Malam takbiran Desa Undaan Lor, Kecamatan Undaan Kudus. Foto:ist

KUDUS (SUARABARU.ID) – Malam takbiran di Desa Undaan Lor, Kecamatan Undaan, Kabupaten Kudus, berlangsung meriah dan penuh makna pada Minggu (30/3) malam. Warga setempat merayakan malam penuh berkah ini dengan pawai takbiran yang diisi beragam atraksi kesenian bernuansa Islami.

Kepala Desa Undaan Lor, Nurul Qomar, mengungkapkan bahwa meskipun terdapat sejumlah pembatasan, semangat masyarakat dalam menyambut Hari Raya Idulfitri tetap tinggi.

“Alhamdulillah, kondisi Undaan Lor aman dan kondusif. Meski tak semeriah tahun-tahun sebelumnya karena larangan penggunaan sound horek dari pemerintah kabupaten, esensi takbiran tetap terjaga: mengumandangkan takbir menyambut Idulfitri,” ujarnya.

Tercatat ada 20 kelompok peserta yang ambil bagian dalam pawai takbiran tahun ini. Mereka berasal dari berbagai elemen masyarakat, termasuk musala, masjid, karang taruna, hingga warga umum. Setiap kelompok menampilkan kreativitasnya melalui miniatur dan replika bertema Islami.

“Berbeda dari tahun-tahun lalu yang menampilkan ogoh-ogoh atau makhluk menyeramkan, tahun ini peserta memilih ikon-ikon Islami seperti miniatur masjid dan replika hewan. Ini adalah langkah positif,” tambah Nurul Qomar.

Warga mengarak tokoh pejuang Islami dalam pawai takbiran. Foto:ist
Menjaga Nilai Islami dalam Tradisi

Larangan ogoh-ogoh, yang sebelumnya kerap berupa tokoh pewayangan atau bentuk menyeramkan, diterapkan demi menjaga kekhidmatan dan kesesuaian acara dengan nilai-nilai keislaman.

“Malam takbiran adalah momen spiritual umat Islam. Sudah sepatutnya tema yang diangkat selaras dengan semangat keislaman. Kami bersyukur masyarakat mulai sadar akan hal ini,” jelasnya.

Untuk kelancaran lalu lintas, pemerintah desa juga membatasi ukuran miniatur yang ditampilkan.

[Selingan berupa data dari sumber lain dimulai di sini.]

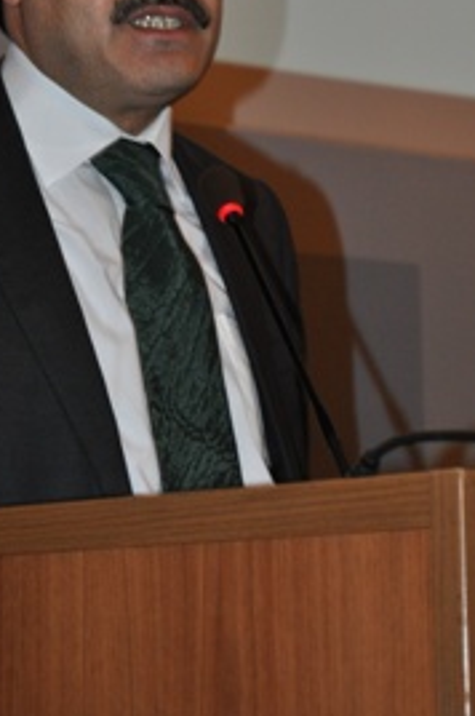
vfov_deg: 14.8
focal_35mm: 138
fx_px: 2735
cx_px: 272
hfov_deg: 9.9
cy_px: 136
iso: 800
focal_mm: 55
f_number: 5.6
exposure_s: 1/60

Sebelumnya, beberapa ogoh-ogoh memiliki ukuran hingga delapan meter, yang dinilai berlebihan dan mengganggu jalan.

“Kami imbau warga untuk membuat miniatur yang lebih sederhana namun tetap menarik,” katanya.

Menariknya, pendanaan acara sebagian besar berasal dari swadaya masyarakat. Pemerintah desa hanya memberikan dukungan sebesar Rp500.000 untuk konsumsi peserta. Larangan penggunaan sound horek juga diberlakukan demi menjaga kekhusyukan dan mencegah potensi gangguan.

“Semoga tahun depan kegiatan ini bisa terus berkembang menjadi ajang syiar Islam yang damai, kreatif, dan bermakna,” pungkasnya.